- **WHAT IS REQUIRED**:
Show me each line of the listing below where the word "Risks" appears.
▼▼▼
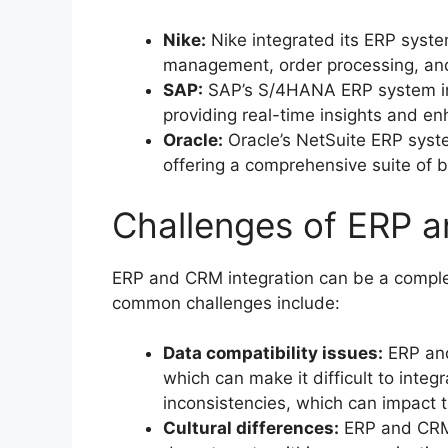
Nike:
Nike integrated its ERP syst
management, order processing, and
SAP:
SAP’s S/4HANA ERP system int
providing real-time insights and 
Oracle:
Oracle’s NetSuite ERP system
offering a comprehensive suite of
Challenges of ERP a
ERP and CRM integration can be a comple
common challenges include:
Data compatibility issues:
ERP and
which can make it difficult to integ
inconsistencies, which can impact 
Cultural differences:
ERP and CRM 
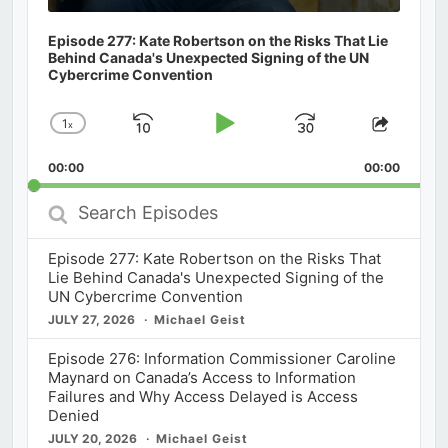
Episode 277: Kate Robertson on the Risks That Lie
Behind Canada's Unexpected Signing of the UN
Cybercrime Convention
1
x
Skip
Play
Jump
Change
Share
Playback
This
Backward
Pause
Forward
00:00
Rate
00:00
Episod
Search
Episodes
Episode 277: Kate Robertson on the Risks That
Lie Behind Canada's Unexpected Signing of the
UN Cybercrime Convention
JULY 27, 2026
Michael Geist
Episode 276: Information Commissioner Caroline
Maynard on Canada’s Access to Information
Failures and Why Access Delayed is Access
Denied
JULY 20, 2026
Michael Geist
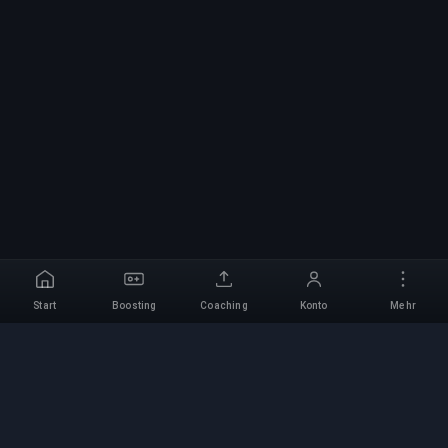
Start
Boosting
Coaching
Konto
Mehr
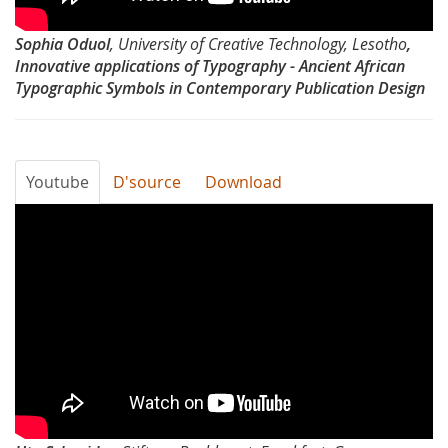
typography
Sophia Oduol
, University of Creative Technology, Lesotho
,
&
Innovative applications of Typography - Ancient African
Typographic Symbols in Contemporary Publication Design
story
telling
in
Youtube
D'source
Download
picture
Typography
books
Day
by
2012-
Rathna
Book
Ramanathan
Design
the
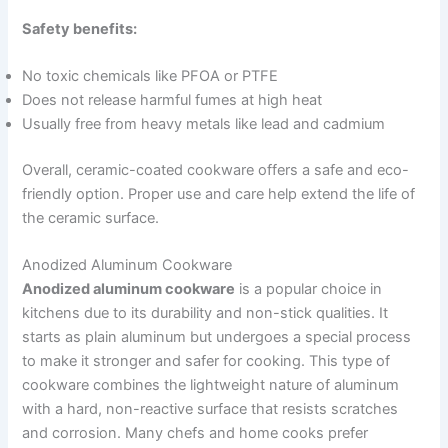
Safety benefits:
No toxic chemicals like PFOA or PTFE
Does not release harmful fumes at high heat
Usually free from heavy metals like lead and cadmium
Overall, ceramic-coated cookware offers a safe and eco-
friendly option. Proper use and care help extend the life of
the ceramic surface.
Anodized Aluminum Cookware
Anodized aluminum cookware
is a popular choice in
kitchens due to its durability and non-stick qualities. It
starts as plain aluminum but undergoes a special process
to make it stronger and safer for cooking. This type of
cookware combines the lightweight nature of aluminum
with a hard, non-reactive surface that resists scratches
and corrosion. Many chefs and home cooks prefer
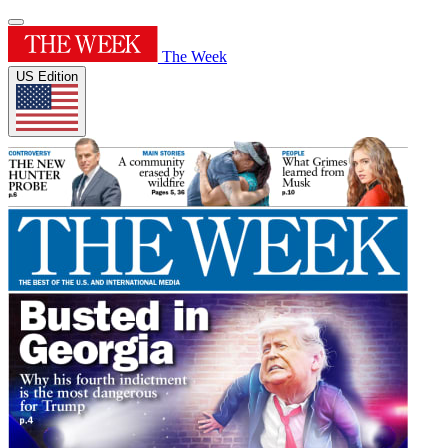
The Week
US Edition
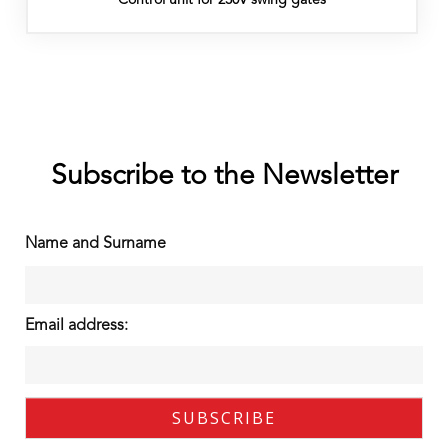
Subscribe to the Newsletter
Name and Surname
Email address:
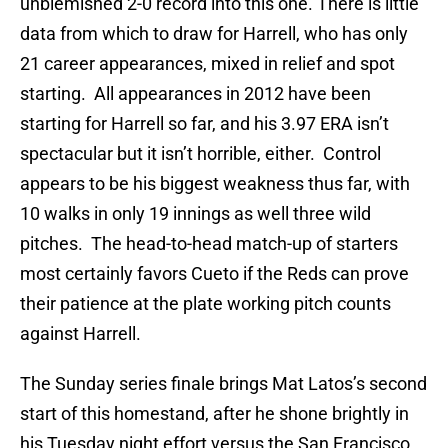
unblemished 2-0 record into this one. There is little
data from which to draw for Harrell, who has only
21 career appearances, mixed in relief and spot
starting. All appearances in 2012 have been
starting for Harrell so far, and his 3.97 ERA isn’t
spectacular but it isn’t horrible, either. Control
appears to be his biggest weakness thus far, with
10 walks in only 19 innings as well three wild
pitches. The head-to-head match-up of starters
most certainly favors Cueto if the Reds can prove
their patience at the plate working pitch counts
against Harrell.
The Sunday series finale brings Mat Latos’s second
start of this homestand, after he shone brightly in
his Tuesday night effort versus the San Francisco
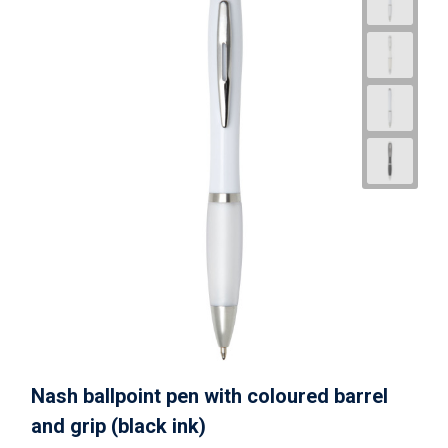
Nash ballpoint pen with coloured barrel
and grip (black ink)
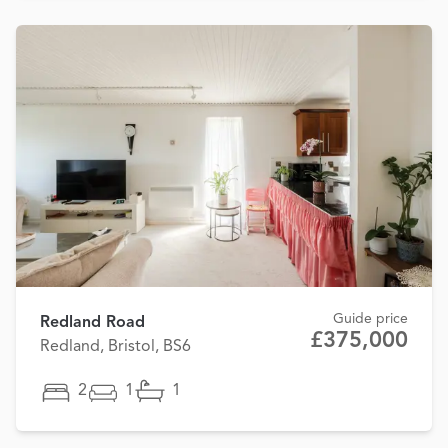
Guide price
Redland Road
£375,000
Redland, Bristol, BS6
2
1
1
▲▲▲
- **ANSWER BELOW**:
Episode 277: Kate Robertson on the Risks That Lie
Episode 277: Kate Robertson on the Risks That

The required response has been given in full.